Data for this exercise section start
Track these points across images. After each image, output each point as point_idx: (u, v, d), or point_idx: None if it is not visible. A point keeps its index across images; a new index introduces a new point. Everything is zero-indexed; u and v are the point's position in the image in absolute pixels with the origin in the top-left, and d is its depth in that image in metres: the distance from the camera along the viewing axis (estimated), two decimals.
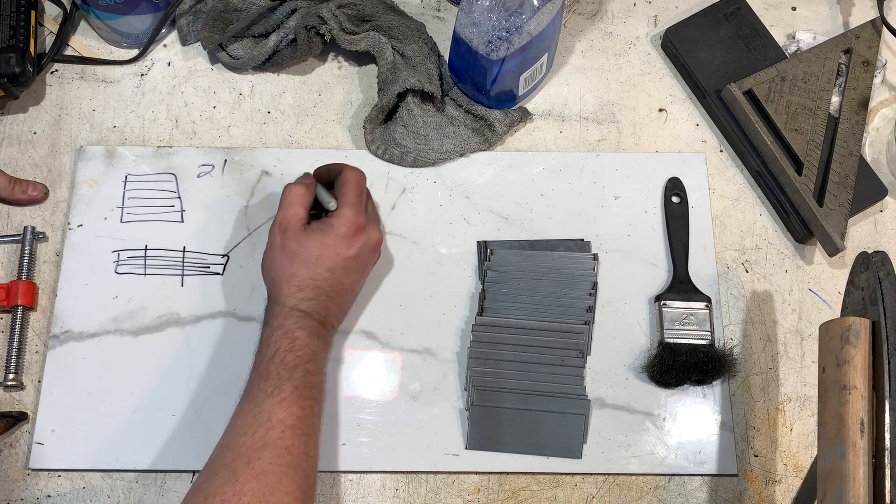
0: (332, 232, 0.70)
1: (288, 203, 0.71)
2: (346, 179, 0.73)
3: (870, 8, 0.90)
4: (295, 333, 0.67)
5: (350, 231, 0.70)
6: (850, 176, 0.80)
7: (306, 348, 0.67)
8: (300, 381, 0.65)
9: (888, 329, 0.55)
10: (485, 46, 0.76)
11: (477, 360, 0.75)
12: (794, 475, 0.73)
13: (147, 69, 0.87)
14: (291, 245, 0.70)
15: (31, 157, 0.83)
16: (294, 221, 0.70)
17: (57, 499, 0.71)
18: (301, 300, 0.68)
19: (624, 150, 0.84)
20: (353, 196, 0.72)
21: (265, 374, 0.65)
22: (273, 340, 0.67)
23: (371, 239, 0.72)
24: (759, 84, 0.82)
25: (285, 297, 0.68)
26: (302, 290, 0.69)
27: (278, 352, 0.66)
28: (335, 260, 0.70)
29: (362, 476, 0.72)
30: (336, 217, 0.71)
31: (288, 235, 0.70)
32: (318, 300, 0.69)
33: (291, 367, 0.65)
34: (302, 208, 0.71)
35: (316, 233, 0.70)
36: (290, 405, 0.64)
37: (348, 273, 0.71)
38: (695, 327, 0.76)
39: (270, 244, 0.71)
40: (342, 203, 0.72)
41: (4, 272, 0.78)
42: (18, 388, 0.74)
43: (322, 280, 0.69)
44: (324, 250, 0.69)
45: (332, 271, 0.70)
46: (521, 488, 0.72)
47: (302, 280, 0.69)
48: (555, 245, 0.79)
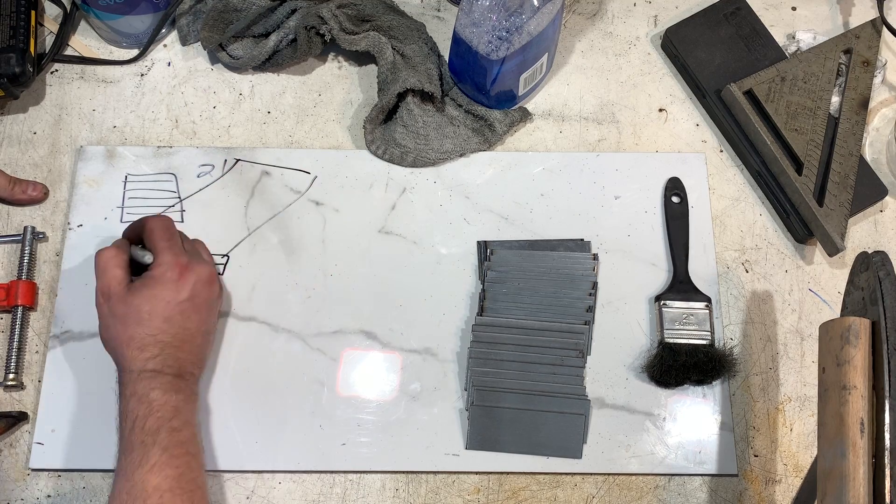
0: (156, 282, 0.67)
1: (102, 269, 0.68)
2: (152, 228, 0.70)
3: (870, 8, 0.90)
4: (150, 396, 0.64)
5: (175, 274, 0.68)
6: (850, 176, 0.80)
7: (165, 407, 0.64)
8: (166, 441, 0.63)
9: (888, 329, 0.55)
10: (485, 46, 0.76)
11: (477, 360, 0.75)
12: (794, 475, 0.73)
13: (147, 69, 0.87)
14: (119, 309, 0.67)
15: (31, 157, 0.83)
16: (114, 284, 0.68)
17: (57, 499, 0.71)
18: (146, 360, 0.66)
19: (624, 150, 0.84)
20: (165, 242, 0.69)
21: (130, 447, 0.63)
22: (129, 410, 0.64)
23: (201, 275, 0.69)
24: (759, 84, 0.82)
25: (130, 362, 0.66)
26: (144, 350, 0.66)
27: (137, 419, 0.63)
28: (168, 309, 0.67)
29: (362, 476, 0.72)
30: (156, 266, 0.68)
31: (113, 301, 0.67)
32: (165, 354, 0.66)
33: (154, 430, 0.63)
34: (119, 269, 0.68)
35: (140, 288, 0.67)
36: (162, 468, 0.61)
37: (188, 317, 0.68)
38: (695, 327, 0.76)
39: (100, 315, 0.68)
40: (156, 252, 0.69)
41: (4, 272, 0.78)
42: (18, 388, 0.74)
43: (162, 333, 0.66)
44: (154, 303, 0.66)
45: (169, 321, 0.67)
46: (521, 488, 0.72)
47: (141, 340, 0.66)
48: (555, 245, 0.79)
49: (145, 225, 0.71)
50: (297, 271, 0.78)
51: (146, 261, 0.70)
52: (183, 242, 0.72)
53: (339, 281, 0.78)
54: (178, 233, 0.72)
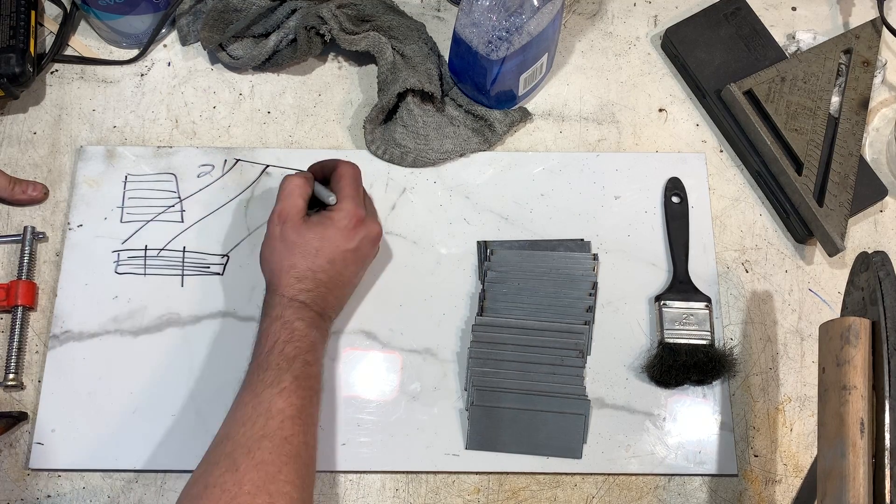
0: (332, 224, 0.70)
1: (287, 194, 0.71)
2: (343, 174, 0.73)
3: (870, 8, 0.90)
4: (294, 324, 0.67)
5: (351, 223, 0.70)
6: (850, 176, 0.80)
7: (305, 339, 0.67)
8: (299, 371, 0.65)
9: (888, 329, 0.55)
10: (485, 46, 0.76)
11: (477, 360, 0.75)
12: (794, 475, 0.73)
13: (147, 69, 0.87)
14: (291, 236, 0.69)
15: (31, 157, 0.83)
16: (294, 212, 0.70)
17: (57, 499, 0.71)
18: (300, 291, 0.68)
19: (624, 150, 0.84)
20: (351, 189, 0.72)
21: (264, 365, 0.65)
22: (272, 331, 0.67)
23: (371, 232, 0.72)
24: (759, 84, 0.82)
25: (284, 288, 0.68)
26: (301, 282, 0.69)
27: (277, 342, 0.66)
28: (335, 252, 0.70)
29: (362, 476, 0.72)
30: (336, 210, 0.71)
31: (287, 226, 0.70)
32: (317, 292, 0.69)
33: (291, 357, 0.65)
34: (301, 199, 0.71)
35: (316, 225, 0.70)
36: (290, 395, 0.63)
37: (348, 265, 0.71)
38: (695, 327, 0.76)
39: (269, 234, 0.71)
40: (341, 197, 0.72)
41: (4, 272, 0.78)
42: (18, 388, 0.74)
43: (322, 272, 0.69)
44: (324, 242, 0.69)
45: (332, 263, 0.70)
46: (521, 488, 0.72)
47: (301, 271, 0.69)
48: (555, 245, 0.79)
49: (336, 168, 0.74)
50: None
51: (330, 201, 0.73)
52: (364, 196, 0.75)
53: None
54: (363, 186, 0.75)
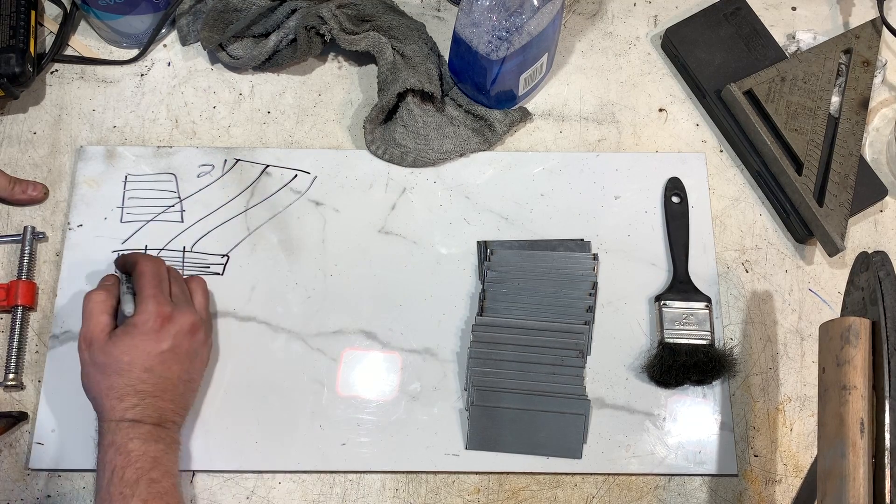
Data for this exercise section end
Exercise brief: Your copy must match the records above word for word and contain no pictures.

Solution to the exercise:
Track these points across images. After each image, output each point as point_idx: (u, v, d), or point_idx: None if it is not visible. A point keeps its index across images; a new index introduces a new point. Everything is zero-indexed; u and v are the point's position in the image in absolute pixels with the origin in the top-left, and d is its depth in that image in metres: the distance from the camera along the viewing axis (estimated), two decimals.
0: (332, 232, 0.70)
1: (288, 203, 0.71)
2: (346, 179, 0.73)
3: (870, 8, 0.90)
4: (295, 333, 0.67)
5: (350, 231, 0.70)
6: (850, 176, 0.80)
7: (306, 348, 0.67)
8: (300, 381, 0.65)
9: (888, 329, 0.55)
10: (485, 46, 0.76)
11: (477, 360, 0.75)
12: (794, 475, 0.73)
13: (147, 69, 0.87)
14: (291, 245, 0.70)
15: (31, 157, 0.83)
16: (294, 221, 0.70)
17: (57, 499, 0.71)
18: (301, 300, 0.68)
19: (624, 150, 0.84)
20: (353, 196, 0.72)
21: (265, 374, 0.65)
22: (273, 340, 0.67)
23: (371, 239, 0.72)
24: (759, 84, 0.82)
25: (285, 297, 0.68)
26: (302, 290, 0.69)
27: (278, 352, 0.66)
28: (335, 260, 0.70)
29: (362, 476, 0.72)
30: (336, 217, 0.71)
31: (288, 235, 0.70)
32: (318, 300, 0.69)
33: (291, 367, 0.65)
34: (302, 208, 0.71)
35: (316, 233, 0.70)
36: (290, 405, 0.64)
37: (348, 273, 0.71)
38: (695, 327, 0.76)
39: (270, 244, 0.71)
40: (342, 203, 0.72)
41: (4, 272, 0.78)
42: (18, 388, 0.74)
43: (322, 280, 0.69)
44: (324, 250, 0.69)
45: (332, 271, 0.70)
46: (521, 488, 0.72)
47: (302, 280, 0.69)
48: (555, 245, 0.79)
0: (156, 282, 0.67)
1: (102, 269, 0.68)
2: (152, 228, 0.70)
3: (870, 8, 0.90)
4: (150, 396, 0.64)
5: (175, 274, 0.68)
6: (850, 176, 0.80)
7: (165, 407, 0.64)
8: (166, 441, 0.63)
9: (888, 329, 0.55)
10: (485, 46, 0.76)
11: (477, 360, 0.75)
12: (794, 475, 0.73)
13: (147, 69, 0.87)
14: (119, 309, 0.67)
15: (31, 157, 0.83)
16: (114, 284, 0.68)
17: (57, 499, 0.71)
18: (146, 360, 0.66)
19: (624, 150, 0.84)
20: (165, 242, 0.69)
21: (130, 447, 0.63)
22: (129, 410, 0.64)
23: (201, 275, 0.69)
24: (759, 84, 0.82)
25: (130, 362, 0.66)
26: (144, 350, 0.66)
27: (137, 419, 0.63)
28: (168, 309, 0.67)
29: (362, 476, 0.72)
30: (156, 266, 0.68)
31: (113, 301, 0.67)
32: (165, 354, 0.66)
33: (154, 430, 0.63)
34: (119, 269, 0.68)
35: (140, 288, 0.67)
36: (162, 468, 0.61)
37: (188, 317, 0.68)
38: (695, 327, 0.76)
39: (100, 315, 0.68)
40: (156, 252, 0.69)
41: (4, 272, 0.78)
42: (18, 388, 0.74)
43: (162, 333, 0.66)
44: (154, 303, 0.66)
45: (169, 321, 0.67)
46: (521, 488, 0.72)
47: (141, 340, 0.66)
48: (555, 245, 0.79)
49: (145, 225, 0.71)
50: (297, 271, 0.78)
51: (146, 261, 0.70)
52: (183, 242, 0.72)
53: (339, 281, 0.78)
54: (178, 233, 0.72)
0: (332, 224, 0.70)
1: (287, 194, 0.71)
2: (343, 174, 0.73)
3: (870, 8, 0.90)
4: (294, 324, 0.67)
5: (351, 223, 0.70)
6: (850, 176, 0.80)
7: (305, 339, 0.67)
8: (299, 371, 0.65)
9: (888, 329, 0.55)
10: (485, 46, 0.76)
11: (477, 360, 0.75)
12: (794, 475, 0.73)
13: (147, 69, 0.87)
14: (291, 236, 0.69)
15: (31, 157, 0.83)
16: (294, 212, 0.70)
17: (57, 499, 0.71)
18: (300, 291, 0.68)
19: (624, 150, 0.84)
20: (351, 189, 0.72)
21: (264, 365, 0.65)
22: (272, 331, 0.67)
23: (371, 232, 0.72)
24: (759, 84, 0.82)
25: (284, 288, 0.68)
26: (301, 282, 0.69)
27: (277, 342, 0.66)
28: (335, 252, 0.70)
29: (362, 476, 0.72)
30: (336, 210, 0.71)
31: (287, 226, 0.70)
32: (317, 292, 0.69)
33: (291, 357, 0.65)
34: (301, 199, 0.71)
35: (316, 225, 0.70)
36: (290, 395, 0.63)
37: (348, 265, 0.71)
38: (695, 327, 0.76)
39: (269, 234, 0.71)
40: (341, 197, 0.72)
41: (4, 272, 0.78)
42: (18, 388, 0.74)
43: (322, 272, 0.69)
44: (324, 242, 0.69)
45: (332, 263, 0.70)
46: (521, 488, 0.72)
47: (301, 271, 0.69)
48: (555, 245, 0.79)
49: (336, 168, 0.74)
50: None
51: (330, 201, 0.73)
52: (364, 196, 0.75)
53: None
54: (363, 186, 0.75)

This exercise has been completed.